Im Erkenntnis vom 17. Februar 2000, Zl. 97/18/0564, das zur vergleichbaren Vorläuferbestimmung des § 27 Abs 4 Fremdengesetz 1993 ergangenen und deshalb auch heute noch einschlägig ist, hat sich der Verwaltungsgerichthofs mit der Frage des Ausschlusses der aufschiebenden Wirkung auseinandergesetzt und ausgeführt, dass bereits aus dem Wortlaut deutlich werde, dass ein strenger Maßstab anzulegen sei. Der Ausschluss sei nur gerechtfertigt, wenn die "sofortige Ausreise" im Interesse der öffentlichen Ordnung oder aus Gründen der nationalen Sicherheit, nicht aber zur Erreichung anderer im Art 8 Abs 2 EMRK genannter Gründe, erforderlich ist. Daraus sei ersichtlich, dass als Grundlage für den Ausschluss der aufschiebenden Wirkung einer Berufung – anders als für die Beurteilung des Dringend-Geboten-Seins eines Aufenthaltsverbotes – nur eine vom Fremden ausgehende schwerwiegende Gefährdung der öffentlichen Ordnung in Betracht kommt, der ein annähernd gleichwertiges Gewicht wie der Gefährdung der nationalen Sicherheit zukommt.

 

Die belangte Behörde hat zum Ausschluss der aufschiebenden Wirkung nach dem § 64 Abs. 2 AVG im Wesentlichen auf die (zukünftige ?) Mittellosigkeit und der Gefahr einer allfälligen neuerlichen Asylantragsstellung abgestellt. Inwieweit mit dieser Vorgangsweise eine zukünftige Antragsstellung hintan gehalten werden könne, kann nicht erkannt werden.

 

Diese pauschale Behauptung der belangten Behörde ist abzulehnen.

 

Bei der Beurteilung der Erforderlichkeit der "sofortigen Ausreise" ist nach der oben zitierten Judikatur des Verwaltungsgerichtshofs als positive Voraussetzung für den Ausschluss der aufschiebenden Wirkung ein strenger Maßstab zu Grunde zu legen. Von einem dringend geboten sein kann im vorliegenden Fall schon deshalb nicht die Rede sein, da sich die Bw zum Zeitpunkt der Erlassung des angefochtenen Bescheides nicht im Bundesgebiet aufgehalten hat und im Falle einer neuerlichen Einreise und Asylantragstellung der Ausschluss der aufschiebenden Wirkung keinerlei Wirkung entfalten könnte.

 

Aus diesem Grund war der Ausschluss der aufschiebenden Wirkung im vorliegenden Bescheid als rechtswidrig festzustellen.

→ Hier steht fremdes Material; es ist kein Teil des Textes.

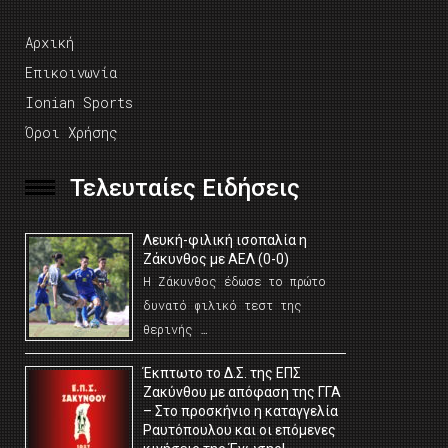
Αρχική
Επικοινωνία
Ionian Sports
Όροι Χρήσης
Τελευταίες Ειδήσεις
Λευκή-φιλική ισοπαλία η
Ζάκυνθος με ΑΕΛ (0-0)
Η Ζάκυνθος έδωσε το πρώτο
δυνατό φιλικό τεστ της
θερινής …
Έκπτωτο το Δ.Σ. της ΕΠΣ
Ζακύνθου με απόφαση της ΓΓΑ
– Στο προσκήνιο η καταγγελία
Ραυτόπουλου και οι επόμενες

Eine Aufhebung des Ausspruches kommt nicht in Betracht, weil er sachlogisch mit der Berufungsentscheidung ohnehin wegfallen ist (vgl. VwSen-720284/5/WEI/Sic/Ba).

 

 

Rechtsmittelbelehrung:

Gegen diesen Bescheid ist kein ordentliches Rechtsmittel zulässig.

 

Hinweise:

1. Gegen diesen Bescheid kann innerhalb von sechs Wochen ab seiner Zustellung Beschwerde an den Verfassungsgerichtshof und/oder an den Verwaltungsgerichtshof erhoben werden; diese muss – von gesetzlichen Ausnahmen abgesehen – jeweils von einer bevollmächtigten Rechtsanwältin oder einem bevollmächtigten Rechtsanwalt eingebracht werden. Für jede dieser Beschwerden ist eine Eingabegebühr von 220 Euro zu entrichten.

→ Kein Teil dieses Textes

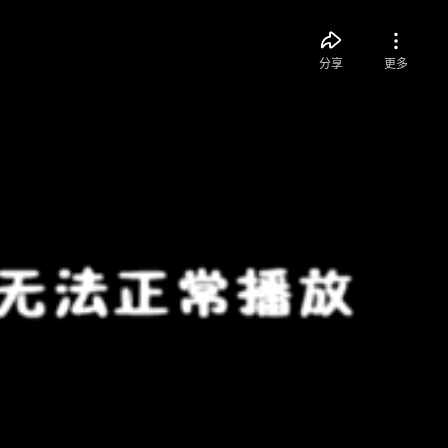
分享
更多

2. Im gegenständlichen Verfahren sind Eingabegebühren in Höhe von 14,30 Euro angefallen.

 

 

Ҳуқуқий воситалар билдируви

Ушбу қарорга қарши бирор бир тартибга оид ҳуқуқий восита қабул қилинмайди.

 

Изоҳ:

Ушбу қарорга қарши мазкур қарорни қўлингизга олган кундан бошлаб 6 ҳафта ичида шикоят даъвосини очиш учун Конституциявий Суд еки Маъмурий Судга ариза билан мурожаат этишингиз мумкин. Шикоят аризасини тўла ҳуқуққа эга бўлган адвокат топшириши лозим. Ҳар бир даъво аризаси учун 220 евро миқдорида бошланғич взноси тўланади.